I do not expect any meaningful progress for BiH or the region in terms of their EU prospects in the foreseeable future.
The EU and its member states, evidently, have neither the interest nor capacity to deal with the situation in the region, beyond purely symbolic or declarative flourishes. The EU is not even in a position to impose sanctions on Milorad Dodik. This lack of credibility by the EU will only further incentivise local actors to both look to themselves and other outside partners to shore of their respective interests. The EU will, as to date, complain about the results of such decisions but do nothing to challenge them.
Montenegro and Albania are reportedly the only candidate countries with a realistic chance of joining the EU, by or around 2030. Do you consider this goal achievable? What about the other states in the region? Could Serbia, Kosovo, North Macedonia, and Bosnia and Herzegovina also accelerate their accession paths, or is this merely a wishful thinking?
I do not think any of these countries, including Albania and Montenegro, will be joining the EU by 2030, so the entire conversation about enlargement is not merely wishful thinking, it has become quite irresponsible. EU membership is not on the docket. The question is: what is? For BiH, for instance, what is quite plausible is NATO membership. BiH could join NATO by 2030, and certainly by 2035. That is where the analytical and political focus should be.
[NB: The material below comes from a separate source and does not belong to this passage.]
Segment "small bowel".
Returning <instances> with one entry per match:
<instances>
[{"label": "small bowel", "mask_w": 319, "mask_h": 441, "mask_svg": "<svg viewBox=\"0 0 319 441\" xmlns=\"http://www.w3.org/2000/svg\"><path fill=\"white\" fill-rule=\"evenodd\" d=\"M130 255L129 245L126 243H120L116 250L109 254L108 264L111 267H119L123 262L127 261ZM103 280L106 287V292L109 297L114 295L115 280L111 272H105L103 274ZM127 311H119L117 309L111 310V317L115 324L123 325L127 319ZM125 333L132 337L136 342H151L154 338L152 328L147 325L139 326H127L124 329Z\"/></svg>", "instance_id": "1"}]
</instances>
Regarding the Serbia-Kosovo dialogue, how should the EU adjust its approach to compel Belgrade and Pristina to finally reach a normalization agreement?
We should not be seeking normalization, to begin with. It is evident that the appetite for normalization with Pristina does not exist in Belgrade. Just as Serbia does not actually respect BiH’s sovereignty or territorial integrity, or Montenegro’s for that matter. In short, the Vucic regime is the primary, if not solitary, generator of crisis in the region. Accordingly, the EU and its key capitals should focus on mitigating the possibilities for conflict and chaos available to Belgrade.
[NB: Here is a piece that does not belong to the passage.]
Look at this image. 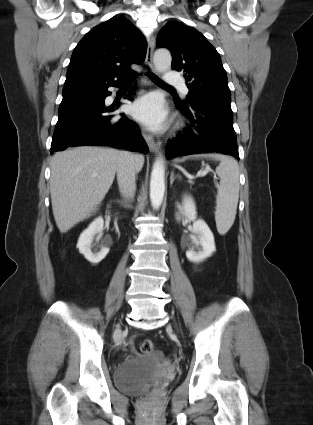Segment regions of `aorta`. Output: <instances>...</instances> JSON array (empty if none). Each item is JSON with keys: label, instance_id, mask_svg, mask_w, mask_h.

First, the five non-recognizers within the EU should be compelled to drop their irrational and irresponsible postures. They should immediately recognize Kosovo’s sovereignty and clear the path to the formalization of its relationship with the EU, sending the message to Vucic that the EU will not be beholden to his regime’s intransigence.
Secondly, immediate measures should be undertaken to secure Kosovo’s seat in the Council of Europe. Pristina has been unjustly denied a seat in the relevant European and international fora, further exacerbating Serbia’s maximalist agenda, and the same must be summarily checked.
Finally, like the EU, NATO should rapidly move towards the formal establishment of a legal-political relationship with Kosovo and provide a credible and realistic timeline for the country’s accession to the bloc, regardless of the status of its relationship with Serbia.
Lastly, what should we expect from the new Trump administration? Do you anticipate that the new US president will have any significant impact on the Western Balkans? If so, how?
Trump is, if nothing else, unpredictable. I do not anticipate, and sincerely hope, he will have no significant interest in the Western Balkans, not least because of his (in)direct financial links to the Vucic regime to through his son-in-law, daughter, and close associate Richard Grenell.
If he does in some fashion turn to the region, it will, as in his first term, likely be focused on Kosovo and Serbia, where we can expect Grenell to resume his feud with Kosovo’s PM Kurti. I do not anticipate that anything of substance will be accomplished, in any case, but Trump certainly has to ability to significantly upend the region’s security, depending on how aggressively he commits himself to Belgrade’s service.
Unfortunately, the Biden administration already went far down that road, indeed, and it is difficult to imagine any US official being more subservient to Vucic than US Ambassador Chris Hill has been, for instance, but I’m sure the Trump team will find a way, if they have the will to do so.